RECENSIONE: Il processo a Julian Assange. Storia di una persecuzione di Nils Melzer

L’autore, Nils Melzer, non è uno qualunque: dal 2016 al 2022 è stato relatore speciale delle Nazioni Unite sulla tortura.

Incappa quasi per caso nell’odissea giudiziaria del leader di Wikileaks, Julian Assange: la prima reazione è infastidita, come è possibile ritenere che un tipo del genere, accusato di stupro da una delle più quotate democrazie planetarie, la Svezia, sia sottoposto a tortura?

Lo studio del caso, certosino e accurato, lo porta a cambiare radicalmente opinione e convincimenti.

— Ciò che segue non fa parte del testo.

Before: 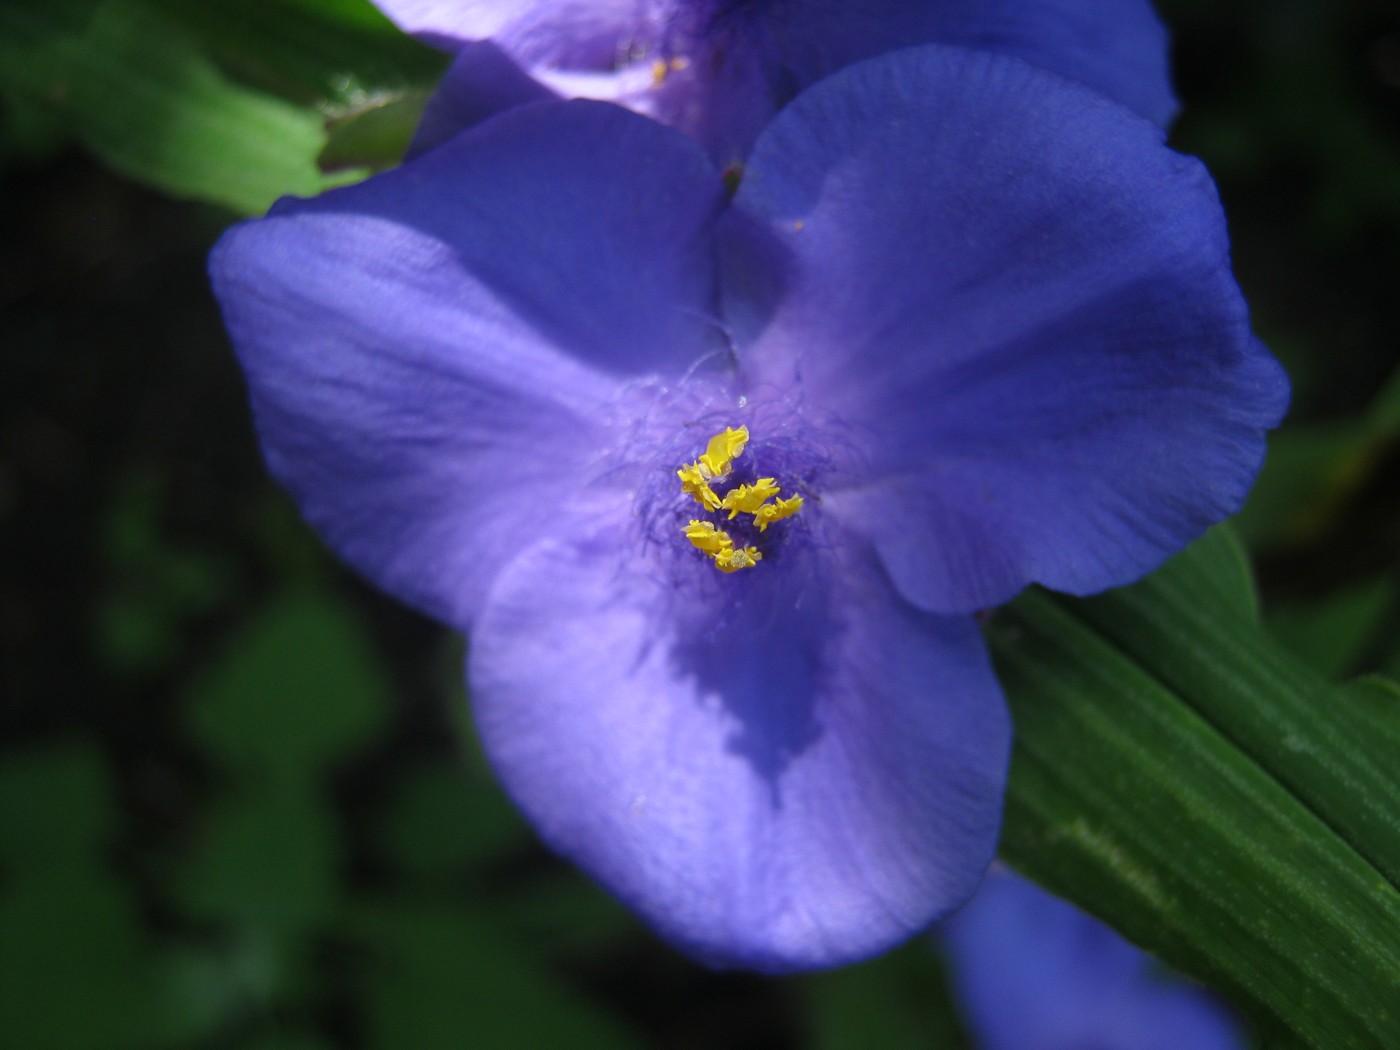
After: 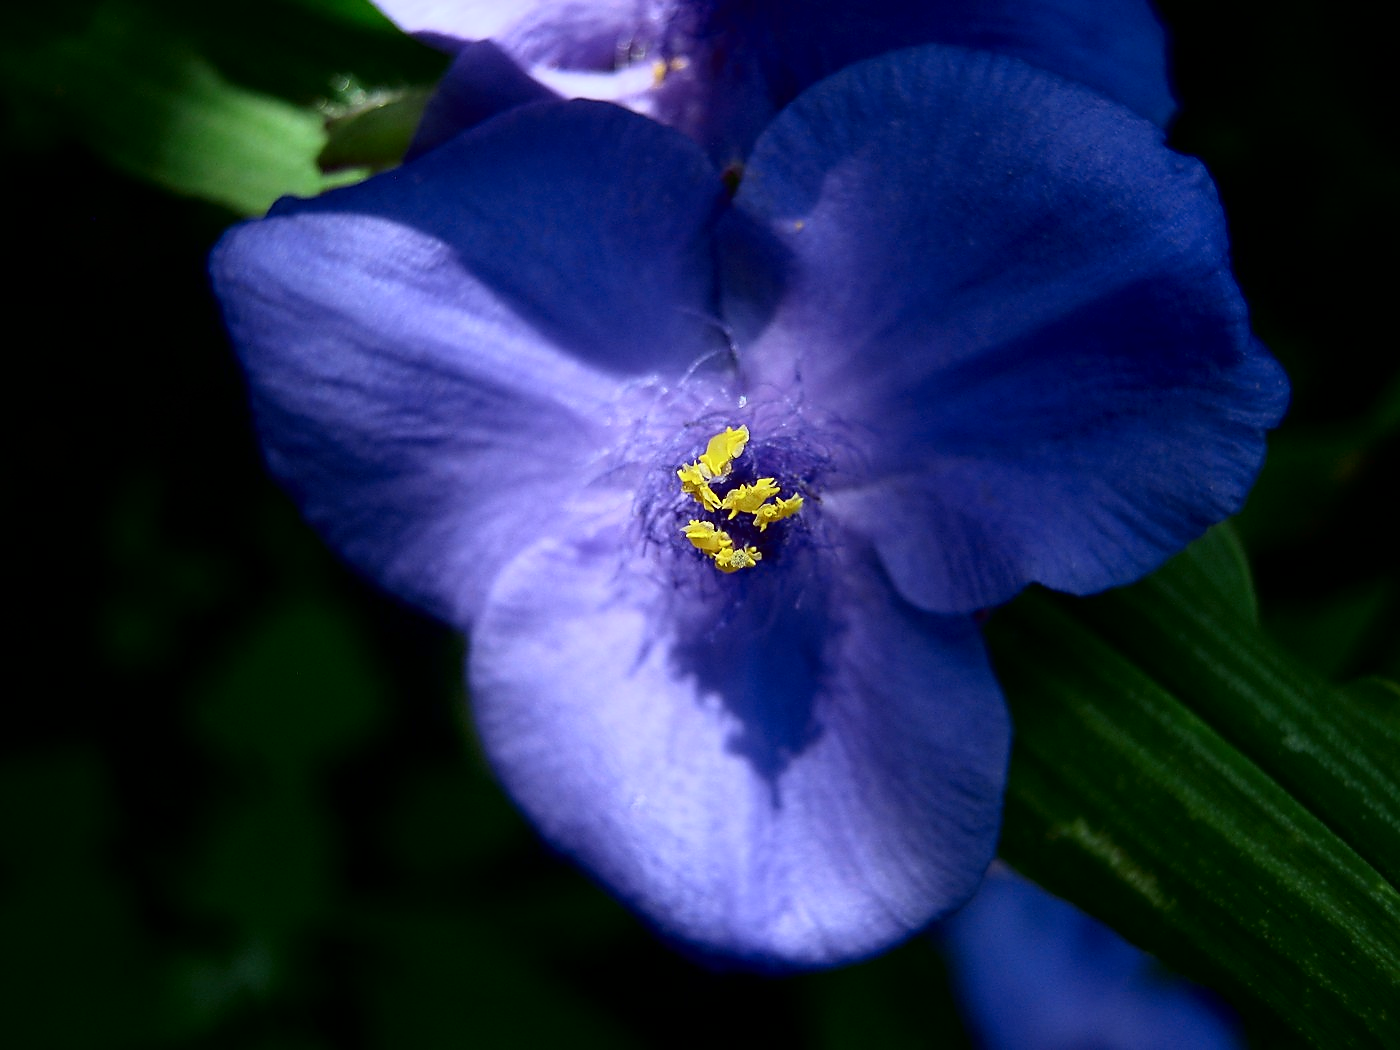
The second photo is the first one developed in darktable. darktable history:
sharpen: radius 1.369, amount 1.237, threshold 0.801
color correction: highlights a* -6.51, highlights b* 0.716
tone curve: curves: ch0 [(0, 0) (0.003, 0.001) (0.011, 0.001) (0.025, 0.001) (0.044, 0.001) (0.069, 0.003) (0.1, 0.007) (0.136, 0.013) (0.177, 0.032) (0.224, 0.083) (0.277, 0.157) (0.335, 0.237) (0.399, 0.334) (0.468, 0.446) (0.543, 0.562) (0.623, 0.683) (0.709, 0.801) (0.801, 0.869) (0.898, 0.918) (1, 1)], color space Lab, independent channels, preserve colors none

Mils Melzer giunge alla conclusione che ben quattro governi (USA, Regno Unito, Svezia e Ecuador) per oltre dieci anni abbiano sottoposto Julian Assange a torture fisiche, mentali e psicologiche degne dei peggiori regimi autoritari, raccontando o costruendo castelli di pratiche basate sul falso e la mala fede.

La ragione di tutto ciò? Far capire a tutti i whistleblower  (ovvero quei cittadini che denuncino le condotte illecite, o pericoli di cui sono venuti a conoscenza, all’organizzazione stessa, all’autorità giudiziaria o le rendano pubbliche attraverso i media o le associazioni ed enti) del futuro che rendere pubbliche le malefatte e le azioni illegali di uno stato può costare molto caro, sino a rimetterci la vita o la salute mentale.

Il tutto con buona pace della libertà di stampa e del diritto dell’opinione pubblica a essere informata.

Un testo appunto certosino e che, a un primo approccio, può sembrare eccessivamente documentato e “preciso”: un’ulteriore dimostrazione, da parte dell’autore, di come anche lui sia stato sottoposto a fortissime pressioni da parte di chi perseguitava e perseguita non tanto Julian Assange, ma tutti coloro che hanno il coraggio di essere onesti con sé stessi e il mondo.

Disponibile presso la biblioteca del Centro Eirene.

RECENSIONE: Fine della guerra (LIMES)

Limes ed. aprile 2024

È sufficiente un articolo, due lettere, perché un significante acquisti diversi significati.

Lo stesso accade per questa monografia, dove è sufficiente mettere davanti a “fine della guerra” l’articolo “il” piuttosto che l’articolo “la”, affinché si affrontino due argomenti differenti, anche se collegati.

“La” fine della guerra è quella che tutti gli umani auspicano sin dagli albori della storia: un auspicio particolarmente sentito in questi ultimi due anni da noi europei, prima scioccati dalla guerra ucraina, poi dall’ennesimo conflitto arabo israeliano.

Ma una guerra per terminare, per finire, richiede che i contendenti, o almeno quello che poi prevale, abbia ben chiaro quale è l’end state che vuole raggiungere, ovvero “il” fine: e, nelle guerre che osserviamo sui social in questi mesi, l’obiettivo dei conflitti in corso non solo appare sfumato e nebbioso (qui siamo figli dei conflitti tipo “guerra al terrorismo”) a noi spettatori, ma anche e soprattutto ai contendenti.

È una situazione che questa monografia di Limes prova ad affrontare, ma non aspettatevi risposte esaustive e definitive: in fin dei conti la fog of war è un’altra caratteristica ambientale dei conflitti armati.

Disponibile presso la biblioteca del Centro Eirene.